The knowledge that junior faculty stays at Harvard are likely to be short breeds a grudging sympathy with the senior men's position, even among the reformers themselves. "Hell," one said, "the senior people are the ones who have to live with the system after we leave."
Underlying the disproportionate power of the two groups involved in the discussion was a real lack of communication. Neither side seemed to completely understand what motivated the other to action.
The tutors apparently underestimated the strength of the senior faculty's commitment to the thesis as an educational instrument. "The senior faculty feels very strongly that the thesis is the backbone of the entire program," said one tutor. The thesis is invaluable as "a pedagogical tool," said Gordon S. Wood, the Department's assistant senior tutor, which "gives the student the best understanding of the nature of history that he will get in four years here." The senior seminar would have bypassed the thesis, and there were also financial difficulties in setting up a large seminar program.
Also, Handlin said, the sentiment of the Department has always been against any limitation on the number of people writing theses. The presumption, he said, has been that anyone who is good enough to get into Harvard is good enough to do a thesis.
But the senior faculty treated the tutors' proposals as something selfishly of the tutors, for the tutors and by the tutors. They neglected the "teacherly" motivations for reforms such as the senior seminar.
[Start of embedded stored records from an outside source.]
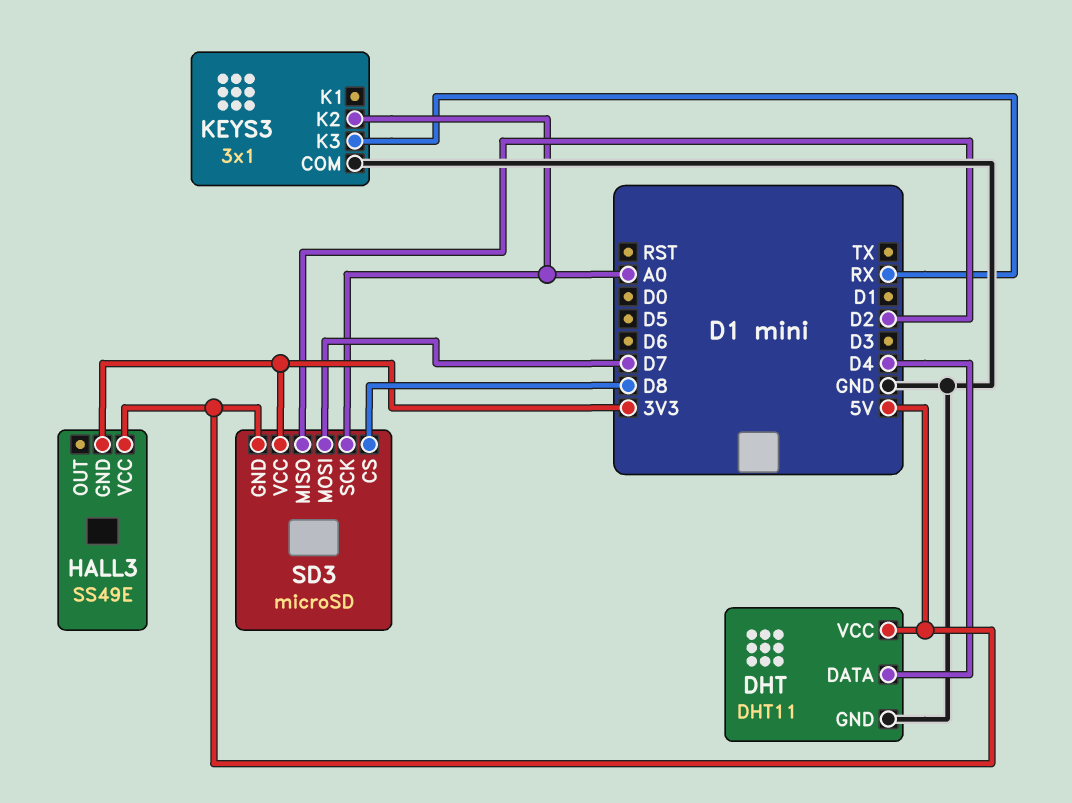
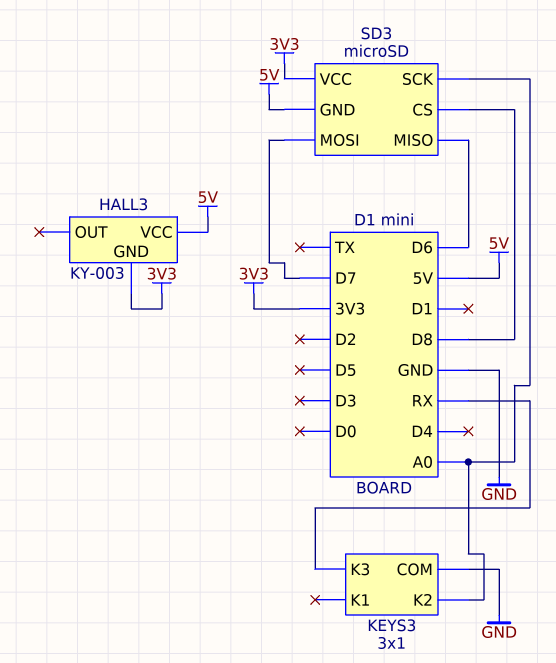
DHT: DHT11 -> none
DHT pin DATA: D4 -> none
DHT pin GND: GND -> none
DHT pin VCC: 5V -> none
HALL3: SS49E -> KY-003
SD3 pin MISO: D2 -> D6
Fleming spoke of the tutors' trying to "unload" thesis writers into the seminars, and Handlin asserted that, all things being equal, no undergraduate would opt for the senior seminars, and some people might have to be forced into the program.
Handlin apparently drew his conclusions about undergraduate sentiment from a series of meetings with History concentrators held last May at the suggestion of the Harvard Policy Committee. But the undergraduates were chosen by the Department and not by the HPC, and their mandate, if any, was not clear.
"Some people thought he used the meeting to say the students favored his point of view against the teaching fellows," said an HPC member. "Handlin interpreted the meeting one way and others interpreted it another way."
In any case, the impetus for change in the History Department is largely gone, at least among the junior faculty. Discontent no longer seems to be focused as it was in the Spring, though there is still talk of instituting senior seminars in some supplementary, non-honors role.
Perhaps the junior faculty's weakness in affecting Department policy is structural. As one assistant professor said, "No matter how warm, humane and lovable the people in power are, the junior people are going to feel persecuted in some way."
But the fate of the last reform movement has done little to sooth the junior faculty's feelings. "We just wanted to take part," said one of the original eight. The tutors, he said, hoped for the assurance of "a voice--or at least that you'd be listened to. You want to be given a sense of responsibility, and this is what the History Department has failed to give to its junior faculty."